▶ **What to produce**
Output the text lines of every entry below verbatim, leaving out the pictures.

▶ **Data extracts**
***
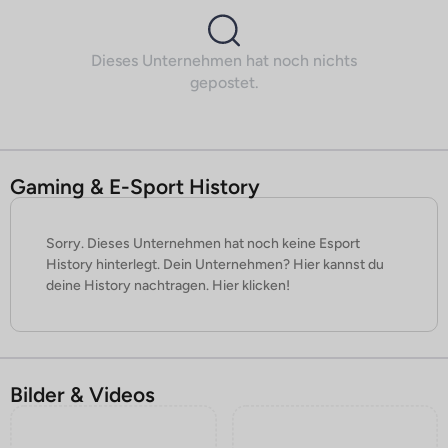
Dieses Unternehmen hat noch nichts
gepostet.
Gaming & E-Sport History
Sorry. Dieses Unternehmen hat noch keine Esport
History hinterlegt. Dein Unternehmen? Hier kannst du
deine History nachtragen. Hier klicken!
Bilder & Videos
***
▶ **Your solution**
Dieses Unternehmen hat noch nichts
gepostet.
Gaming & E-Sport History
Sorry. Dieses Unternehmen hat noch keine Esport
History hinterlegt. Dein Unternehmen? Hier kannst du
deine History nachtragen. Hier klicken!
Bilder & Videos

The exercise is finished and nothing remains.